Removal of hospital services from Scarborough forcing patients to travel to York and leaving 'fragmented' health service
Since the merger of York Teaching Hospital NHS Foundation Trust and Scarborough and North East Yorkshire Healthcare NHS Trust in 2012, several services that used to be available at Scarborough Hospital have been moved to York.
This is forcing people in Scarborough to make the 80-mile round trip to access healthcare services.
Dr Asif Firfirey, a GP in Scarborough, has said that health services in the area now feel “fragmented”.
He said: “It feels like in the big city you are getting a different service to those on the coast.”
Andy Williams, who spent three weeks in a medically induced coma last April after contracting coronavirus, has recently been required to travel to York four times in eight weeks for kidney issues.
Of the four trips, transport from Scarborough was provided on three occasions, and return transport just once.
He said arranging lifts was inconvenient and on one occasion his brother had travelled down from Scotland to help.
He said: “It’s not a very good system.
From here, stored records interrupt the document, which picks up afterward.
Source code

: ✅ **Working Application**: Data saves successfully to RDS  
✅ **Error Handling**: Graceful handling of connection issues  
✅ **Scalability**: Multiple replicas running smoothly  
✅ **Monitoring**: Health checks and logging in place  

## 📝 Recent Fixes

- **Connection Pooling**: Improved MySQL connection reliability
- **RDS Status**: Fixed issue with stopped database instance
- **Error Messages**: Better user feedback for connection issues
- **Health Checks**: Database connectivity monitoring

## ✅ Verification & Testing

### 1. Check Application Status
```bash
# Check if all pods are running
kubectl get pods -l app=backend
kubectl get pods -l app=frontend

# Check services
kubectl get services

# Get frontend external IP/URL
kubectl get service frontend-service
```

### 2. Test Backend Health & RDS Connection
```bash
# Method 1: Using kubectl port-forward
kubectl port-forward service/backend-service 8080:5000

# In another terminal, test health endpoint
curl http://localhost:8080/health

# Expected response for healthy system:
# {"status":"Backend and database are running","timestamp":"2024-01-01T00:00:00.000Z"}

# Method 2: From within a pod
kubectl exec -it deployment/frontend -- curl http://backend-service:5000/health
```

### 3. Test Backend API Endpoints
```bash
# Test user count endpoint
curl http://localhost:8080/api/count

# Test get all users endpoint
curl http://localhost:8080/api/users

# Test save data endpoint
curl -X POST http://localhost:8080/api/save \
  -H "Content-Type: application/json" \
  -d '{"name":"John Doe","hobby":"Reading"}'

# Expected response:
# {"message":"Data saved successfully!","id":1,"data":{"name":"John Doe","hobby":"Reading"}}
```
The staff are brilliant but the management system is atrocious and it’s letting people down.”
Mr Williams explained how on one occasion after surgery he had to wait in a discharge lounge for three hours as the hospital needed his bed back and he couldn’t get picked up until later on.
A spokesperson for York and Scarborough Teaching Hospitals NHS Foundation Trust, said: “The nature of the way that health services are provided means that more specialist services are now provided in larger centres such as Hull, York or Leeds for example.
“Services will continue to evolve, depending on the evidence base and the need to provide safe, sustainable services for the population.
"In some cases care moving to more specialist units, even if some distance away from Scarborough, provides better clinical outcomes for patients.
“We continue to deliver a comprehensive range of services on the East Coast.
“This includes a range of surgical services at Bridlington Hospital and a broad range of surgical services delivered in the Day Case Unit at Scarborough Hospital, for instance.
“Looking ahead, the Trust is planning to invest a total of £47 million pound funding to build a new Urgent and Emergency Care facility and supporting site-wide engineering infrastructure at Scarborough Hospital, which will enable us to offer high quality modern facilities, close to home, designed to create and maximise the best environment in which to care for our patients.”